* [TEXT BLOCK]

Montana’s proximity to North Dakota has put many towns and cities in the odd position of being affected by energy development without reaping the benefits of an increased tax base. Towns along roads that lead to North Dakota serve as pit stops for oilfield workers. Their hotels are full; construction is constant. But without the tax revenue, many roads are crumbling from the increased traffic.

In Baker, housing prices have skyrocketed as oil workers increasingly seek housing outside of North Dakota’s tight market.

“A four-bedroom costs $4,500 a month now,” says Julie Parent, a resident of Baker. “It’s making it to where if you don’t have someone in your family in the oil industry, you can’t afford to live here.”

And it’s true as far away as cities like Glasgow, Montana, which is about 150 miles from the center of North Dakota’s boom but still houses many of its workers and is seeing more trucks pass through its downtown every day.

A small commercial strip west of Glasgow, Montana, left. Betty Stone, the manager of a hotel in Glasgow, at her desk. (Click to enlarge images)

“Right now we’re basically struggling with having the impacts from being so close to the Bakken without any of the revenue,” says Betty Stone, the owner of the Cottonwood Inn in Glasgow and the head of Two Rivers Economic Growth. “It’s taxing our infrastructure.”

But unlike the Bakken development, which is mainly enriching North Dakota, the Keystone could bring more of the same kind of growth to places like Glasgow and Baker while also increasing tax revenue, an appealing idea for many in the state.

Estimates vary as to how many jobs Keystone could create. The U.S. State Department, which would have to issue the cross-border permit for the pipeline, estimates that only 50 or fewer people will be required to maintain it. But during the construction, the pipeline could bring thousands of temporary but high-paying jobs to towns like Glasgow.

* [LISTED RECORDS]

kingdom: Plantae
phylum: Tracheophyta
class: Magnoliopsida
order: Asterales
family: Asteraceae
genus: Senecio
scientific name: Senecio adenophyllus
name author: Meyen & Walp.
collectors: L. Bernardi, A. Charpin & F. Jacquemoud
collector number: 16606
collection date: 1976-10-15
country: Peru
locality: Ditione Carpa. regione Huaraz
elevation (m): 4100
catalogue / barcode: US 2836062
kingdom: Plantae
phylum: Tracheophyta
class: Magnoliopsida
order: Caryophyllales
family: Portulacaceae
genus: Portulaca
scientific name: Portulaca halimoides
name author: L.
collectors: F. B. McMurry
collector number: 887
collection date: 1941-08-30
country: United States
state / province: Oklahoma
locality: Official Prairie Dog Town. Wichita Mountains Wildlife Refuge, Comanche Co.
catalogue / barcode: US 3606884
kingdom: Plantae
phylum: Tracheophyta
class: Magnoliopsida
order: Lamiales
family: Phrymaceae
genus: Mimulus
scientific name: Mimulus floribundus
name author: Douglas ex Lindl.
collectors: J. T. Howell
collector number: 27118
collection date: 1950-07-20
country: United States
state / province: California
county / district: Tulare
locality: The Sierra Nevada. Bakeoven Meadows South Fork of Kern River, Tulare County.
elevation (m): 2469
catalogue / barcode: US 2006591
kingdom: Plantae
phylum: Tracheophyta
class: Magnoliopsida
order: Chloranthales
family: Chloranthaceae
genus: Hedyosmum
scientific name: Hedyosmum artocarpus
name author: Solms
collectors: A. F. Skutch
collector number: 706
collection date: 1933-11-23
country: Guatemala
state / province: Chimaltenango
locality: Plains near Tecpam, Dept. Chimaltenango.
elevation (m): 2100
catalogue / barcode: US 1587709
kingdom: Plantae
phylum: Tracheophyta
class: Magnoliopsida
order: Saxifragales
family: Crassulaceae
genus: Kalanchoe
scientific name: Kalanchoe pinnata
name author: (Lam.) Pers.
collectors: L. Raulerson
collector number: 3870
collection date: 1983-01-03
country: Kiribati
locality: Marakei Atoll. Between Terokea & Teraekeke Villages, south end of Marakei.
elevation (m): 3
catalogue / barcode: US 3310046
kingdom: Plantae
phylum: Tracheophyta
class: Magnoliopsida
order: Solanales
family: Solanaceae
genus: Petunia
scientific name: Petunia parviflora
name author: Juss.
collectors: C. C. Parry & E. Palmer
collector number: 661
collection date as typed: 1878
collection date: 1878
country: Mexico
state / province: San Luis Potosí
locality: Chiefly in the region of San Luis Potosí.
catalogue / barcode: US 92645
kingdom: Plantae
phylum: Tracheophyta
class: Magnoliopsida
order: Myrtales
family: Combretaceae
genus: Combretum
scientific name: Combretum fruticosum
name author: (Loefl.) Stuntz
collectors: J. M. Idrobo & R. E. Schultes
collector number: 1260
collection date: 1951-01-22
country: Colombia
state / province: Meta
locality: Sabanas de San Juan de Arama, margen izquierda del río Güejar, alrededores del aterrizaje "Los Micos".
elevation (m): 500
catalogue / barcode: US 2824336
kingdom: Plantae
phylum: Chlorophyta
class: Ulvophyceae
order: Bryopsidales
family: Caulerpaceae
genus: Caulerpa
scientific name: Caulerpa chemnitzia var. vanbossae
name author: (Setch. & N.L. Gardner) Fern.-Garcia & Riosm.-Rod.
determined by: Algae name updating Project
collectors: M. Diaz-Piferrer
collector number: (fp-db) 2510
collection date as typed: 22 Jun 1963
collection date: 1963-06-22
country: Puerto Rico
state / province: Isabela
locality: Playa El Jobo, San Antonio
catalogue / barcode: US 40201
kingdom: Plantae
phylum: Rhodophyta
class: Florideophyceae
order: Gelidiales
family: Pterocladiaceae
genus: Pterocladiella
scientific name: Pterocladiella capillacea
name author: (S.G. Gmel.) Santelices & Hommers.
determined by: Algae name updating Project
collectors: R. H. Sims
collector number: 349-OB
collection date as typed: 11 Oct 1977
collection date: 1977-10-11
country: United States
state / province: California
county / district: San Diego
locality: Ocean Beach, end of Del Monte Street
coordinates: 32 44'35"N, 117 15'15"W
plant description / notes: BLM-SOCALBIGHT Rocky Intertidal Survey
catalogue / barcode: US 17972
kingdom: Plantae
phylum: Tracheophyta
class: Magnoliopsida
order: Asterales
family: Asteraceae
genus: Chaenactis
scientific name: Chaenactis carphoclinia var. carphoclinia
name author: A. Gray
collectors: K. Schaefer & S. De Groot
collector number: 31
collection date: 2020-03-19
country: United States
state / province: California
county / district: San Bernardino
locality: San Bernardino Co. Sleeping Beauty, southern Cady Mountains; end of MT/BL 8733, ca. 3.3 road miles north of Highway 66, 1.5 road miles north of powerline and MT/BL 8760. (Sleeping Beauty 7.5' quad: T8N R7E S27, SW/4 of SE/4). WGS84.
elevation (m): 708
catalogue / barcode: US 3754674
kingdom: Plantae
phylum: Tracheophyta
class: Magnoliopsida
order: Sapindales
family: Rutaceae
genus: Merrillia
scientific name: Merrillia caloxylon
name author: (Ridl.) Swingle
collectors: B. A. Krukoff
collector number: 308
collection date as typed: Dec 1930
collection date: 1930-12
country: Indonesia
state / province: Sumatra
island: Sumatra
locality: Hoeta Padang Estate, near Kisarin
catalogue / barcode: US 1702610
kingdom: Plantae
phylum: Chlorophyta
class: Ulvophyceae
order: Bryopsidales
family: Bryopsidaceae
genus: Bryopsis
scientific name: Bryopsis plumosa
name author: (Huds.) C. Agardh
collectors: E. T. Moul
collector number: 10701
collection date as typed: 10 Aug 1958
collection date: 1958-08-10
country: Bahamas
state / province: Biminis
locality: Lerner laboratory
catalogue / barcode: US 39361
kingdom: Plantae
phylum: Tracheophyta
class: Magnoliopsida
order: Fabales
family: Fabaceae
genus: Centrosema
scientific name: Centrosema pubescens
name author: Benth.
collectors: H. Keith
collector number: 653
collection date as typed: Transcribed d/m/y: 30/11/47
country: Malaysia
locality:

* [DIRECTIONS]
a – In the text about Montana and the Bakken, what does a four-bedroom in Baker cost per month?
b – Say whether each statement agrees with the text about Montana and the Bakken, answering yes or no and quoting the deciding words. (i) Glasgow lies about 150 miles from the center of North Dakota's boom. (ii) The U.S. State Department estimates that thousands of people will be needed to maintain the pipeline. (iii) Housing prices in Baker have skyrocketed.
c – Please copy the part of the text about Montana and the Bakken between "And it’s true" and "downtown every day.", inclusive.
The items are not needed for any of this.

* [LIST OF ANSWERS]
a – $4,500 a month.

b –
(i) Yes: "about 150 miles from the center of North Dakota’s boom"
(ii) No: "only 50 or fewer people will be required to maintain it"
(iii) Yes: "In Baker, housing prices have skyrocketed"

c –
And it’s true as far away as cities like Glasgow, Montana, which is about 150 miles from the center of North Dakota’s boom but still houses many of its workers and is seeing more trucks pass through its downtown every day.